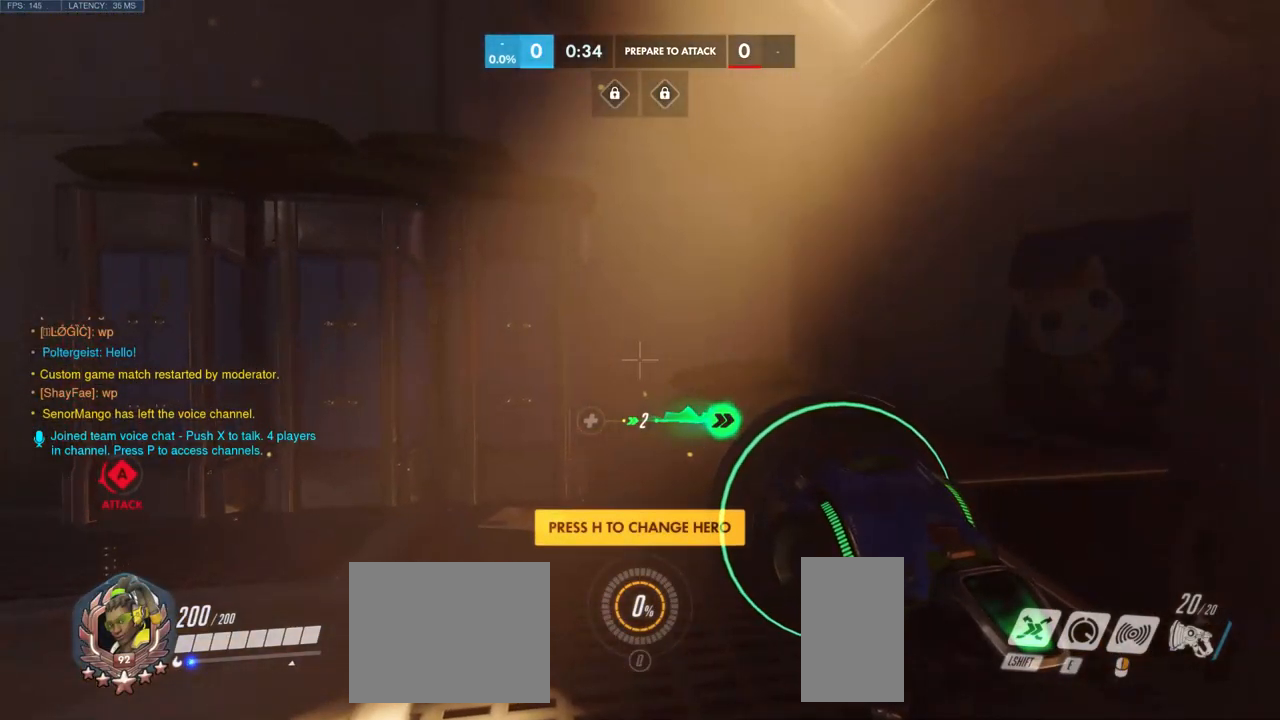
{"keys": ["w"], "mouse": [], "events": [[417, "w", "down"]]}
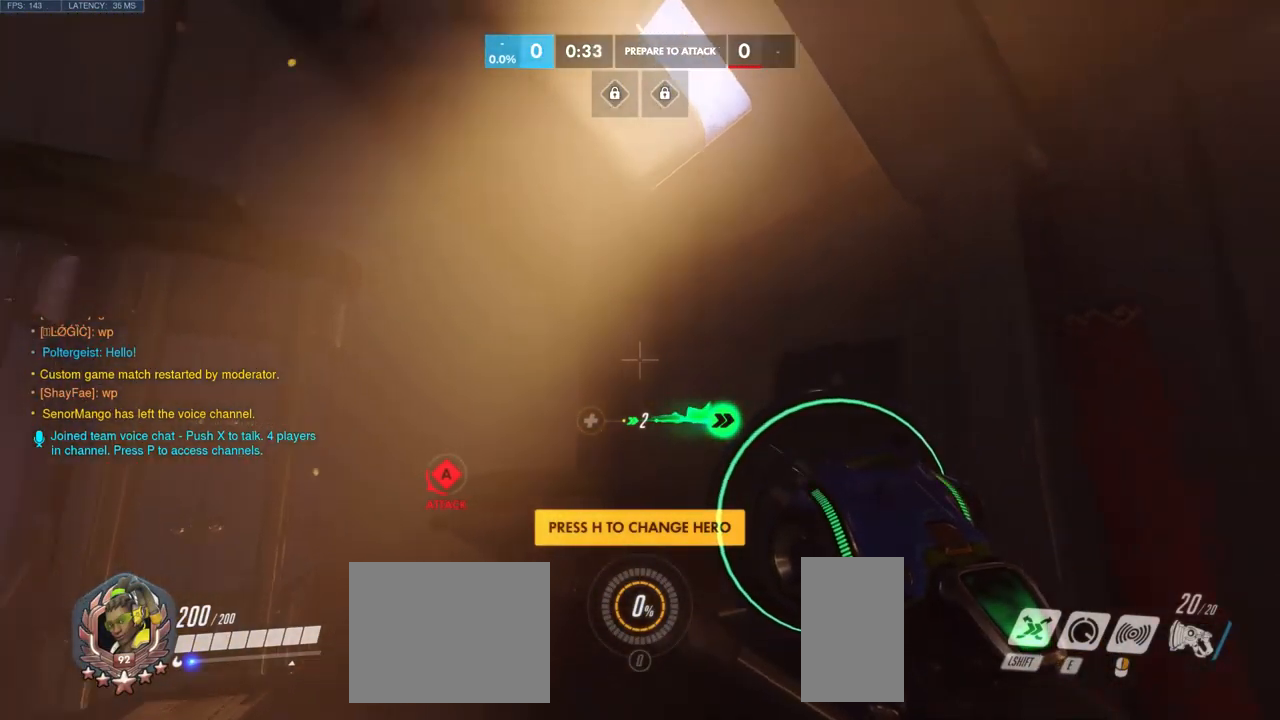
{"keys": ["w"], "mouse": [], "events": [[251, "space", "down"], [451, "space", "up"]]}
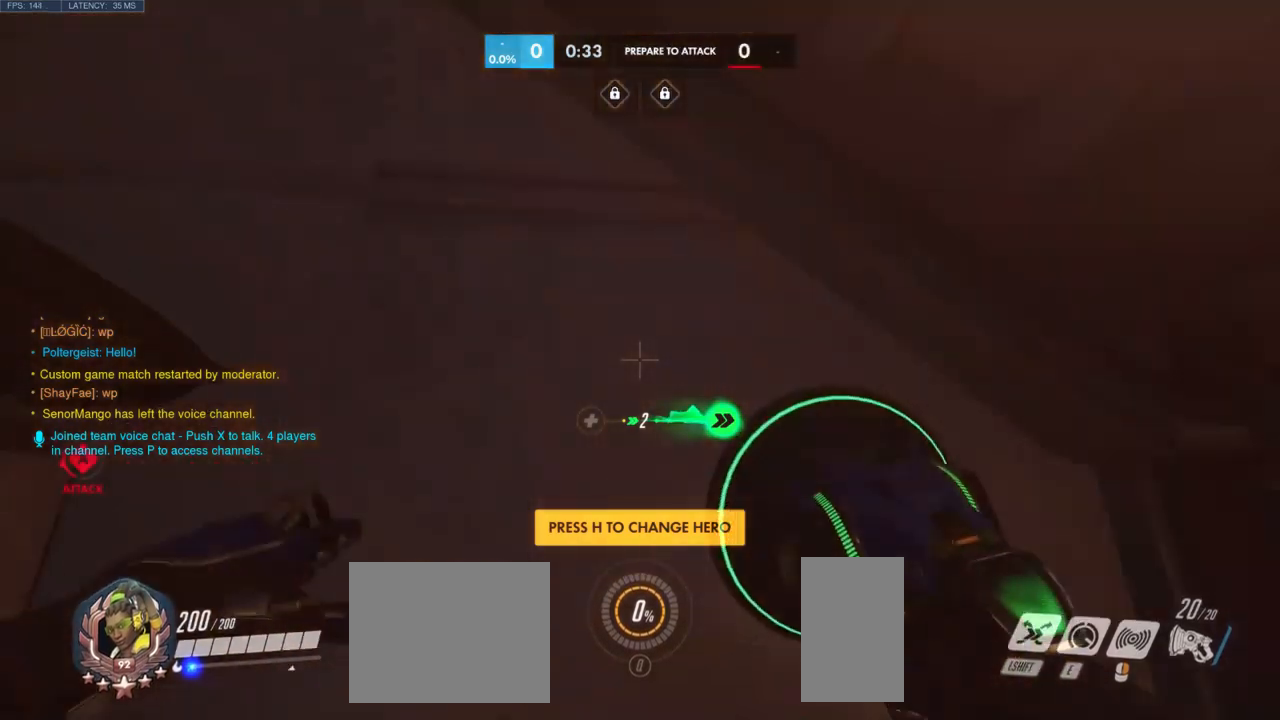
{"keys": ["space", "w"], "mouse": [], "events": [[16, "space", "down"], [183, "space", "up"], [283, "space", "down"], [433, "space", "up"], [500, "space", "down"]]}
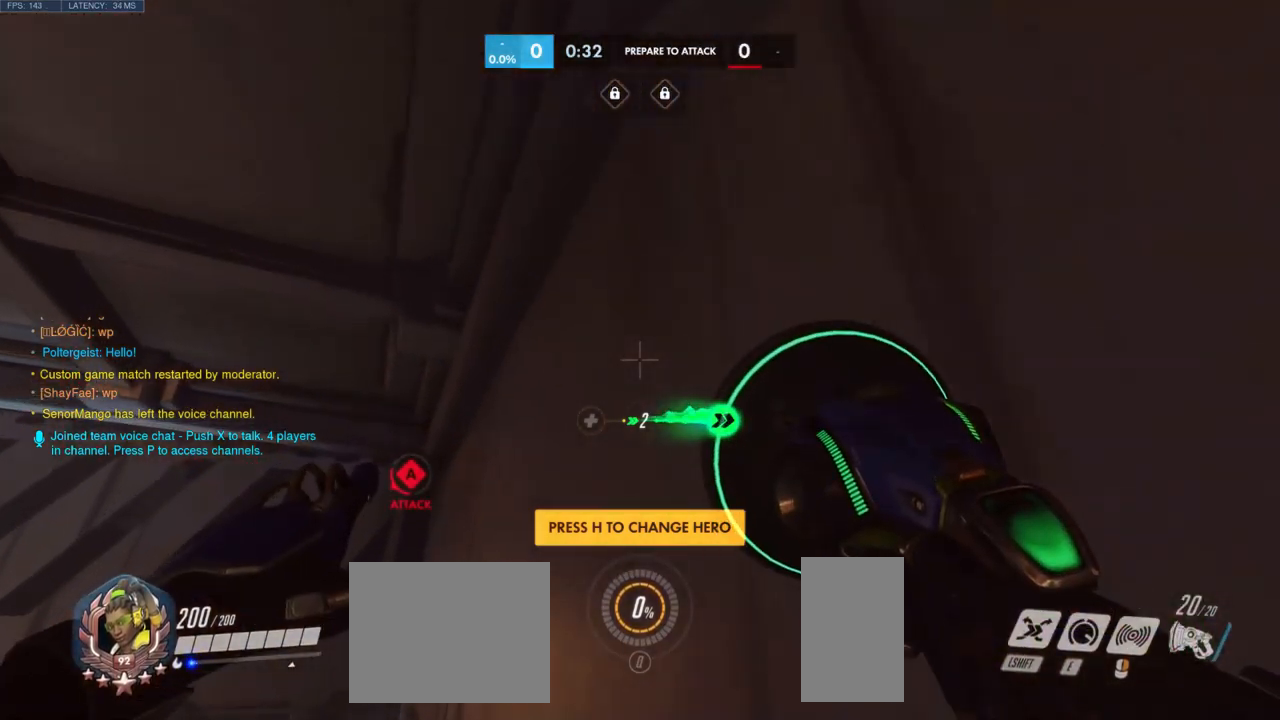
{"keys": ["w"], "mouse": [], "events": [[233, "space", "up"], [283, "space", "down"], [483, "space", "up"]]}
━━━━━━━━━━━━━━━━━━━━
**WHAT IS NEEDED**
Go over the data above and copy every line that has the word "space" in it.

**EXERCISE RESULT**
{"keys": ["w"], "mouse": [], "events": [[251, "space", "down"], [451, "space", "up"]]}
{"keys": ["space", "w"], "mouse": [], "events": [[16, "space", "down"], [183, "space", "up"], [283, "space", "down"], [433, "space", "up"], [500, "space", "down"]]}
{"keys": ["w"], "mouse": [], "events": [[233, "space", "up"], [283, "space", "down"], [483, "space", "up"]]}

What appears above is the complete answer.